Below $85,000 has served as a reliable support level with the opposite mechanism of the same phenomenon.
Heavy positions in sell options at this level mean that market makers will have to buy spot Bitcoin as the price falls towards this point. This forced buying absorbs selling pressure and prevents longer declines.
The result is a market that appears stable on the surface but is, in reality, held in an artificial balance due to opposing hedging flows.
Futures liquidations reinforce the range.
The range driven by options markets is not separate from other market factors. Coinglass's liquidation heatmap shows that leveraged futures positions have stacked at the same price levels, creating additional pull and reinforcing the $85K–$90K corridor.
Significant short liquidation levels have accumulated above $90,000. If the price breaks through this ceiling, forced position closures will trigger a buying wave. Conversely, long liquidation levels are well below $86,000, meaning the decline will accelerate if leveraged longs are forced out. Options market makers' hedging actions and futures liquidation mechanics are now aligned, doubling structural pressure and keeping Bitcoin trapped in the current range.
The expiration of options on December 26 is shaping up to be the largest in Bitcoin's history: approximately $23.8 billion in notional value is set to expire.
For comparison, annual expirations were about $6.1 billion in 2021, $11 billion in 2023, and $19.8 billion in 2024. The rapid growth reflects increasing participation of institutional investors in Bitcoin's derivatives markets.
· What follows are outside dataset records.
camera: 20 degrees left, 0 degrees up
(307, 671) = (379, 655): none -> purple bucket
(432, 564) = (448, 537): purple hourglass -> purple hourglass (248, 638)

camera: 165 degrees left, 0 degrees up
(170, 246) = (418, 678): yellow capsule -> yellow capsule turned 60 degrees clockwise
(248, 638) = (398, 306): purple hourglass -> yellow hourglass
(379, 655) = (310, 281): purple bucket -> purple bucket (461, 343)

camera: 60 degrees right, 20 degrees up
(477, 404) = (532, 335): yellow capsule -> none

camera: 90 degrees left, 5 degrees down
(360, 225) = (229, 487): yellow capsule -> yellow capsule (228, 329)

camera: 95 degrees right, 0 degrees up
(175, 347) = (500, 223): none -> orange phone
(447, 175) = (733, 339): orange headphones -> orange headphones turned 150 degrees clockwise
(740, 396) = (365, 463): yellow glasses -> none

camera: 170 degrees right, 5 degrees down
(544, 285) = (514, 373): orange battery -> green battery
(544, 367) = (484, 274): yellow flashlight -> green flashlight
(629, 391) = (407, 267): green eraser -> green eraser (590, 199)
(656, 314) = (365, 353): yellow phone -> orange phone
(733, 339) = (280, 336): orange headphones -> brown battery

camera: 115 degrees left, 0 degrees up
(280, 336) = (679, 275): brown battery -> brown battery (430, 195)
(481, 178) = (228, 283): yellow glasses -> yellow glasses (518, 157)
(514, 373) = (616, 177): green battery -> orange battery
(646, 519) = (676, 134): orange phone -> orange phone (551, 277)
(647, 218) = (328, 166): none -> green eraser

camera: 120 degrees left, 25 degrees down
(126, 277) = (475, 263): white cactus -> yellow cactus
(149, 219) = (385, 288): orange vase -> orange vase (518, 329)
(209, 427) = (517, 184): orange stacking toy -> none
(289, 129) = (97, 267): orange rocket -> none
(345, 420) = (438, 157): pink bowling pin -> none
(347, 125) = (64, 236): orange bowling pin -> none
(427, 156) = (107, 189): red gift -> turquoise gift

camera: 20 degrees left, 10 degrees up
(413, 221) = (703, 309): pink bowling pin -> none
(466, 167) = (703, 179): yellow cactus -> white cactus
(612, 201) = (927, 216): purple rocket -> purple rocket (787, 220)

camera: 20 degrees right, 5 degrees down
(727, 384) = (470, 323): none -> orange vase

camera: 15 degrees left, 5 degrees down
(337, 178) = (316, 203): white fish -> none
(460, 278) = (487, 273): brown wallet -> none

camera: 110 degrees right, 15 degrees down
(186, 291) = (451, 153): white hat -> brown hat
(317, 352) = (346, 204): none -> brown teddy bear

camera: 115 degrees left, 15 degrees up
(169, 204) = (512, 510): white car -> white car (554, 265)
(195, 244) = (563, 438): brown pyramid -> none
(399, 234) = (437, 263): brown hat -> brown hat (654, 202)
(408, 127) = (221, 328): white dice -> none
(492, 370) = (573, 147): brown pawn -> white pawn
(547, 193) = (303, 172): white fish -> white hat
According to analyst NoLimitGains, about 75% of the current gamma profile will disappear after this expiration. The mechanical forces holding the price at the $85K–$90K area will nearly vanish.
Dealer gamma dominates ETF investments.
Market makers' hedging activity is currently several times greater than the demand in spot markets. According to analysts, dealer gamma exposure is about $507 million, while daily ETF activity is only $38 million — a ratio of about 13:1.
This imbalance explains why Bitcoin has overlooked even bull-favorable catalysts. As long as the impact of derivatives is this significant, market makers' hedging mechanics weigh more than the narrative of institutional acceptance.
What happens next
Once the December 26 expiration is over, the mechanism pressuring the price will be removed. This does not guarantee a certain direction — Bitcoin's price could move more freely.
If the bulls can defend the $85,000 support level over the expiration, a breakthrough towards $100,000 is structurally possible. However, if the price falls below $85,000 under low gamma conditions, the decline could accelerate quickly.
Traders should prepare for heightened volatility in early 2026 as new positioning forms. The weeks-long range movement is likely just a temporary phenomenon caused by derivatives mechanics — not the general market sentiment.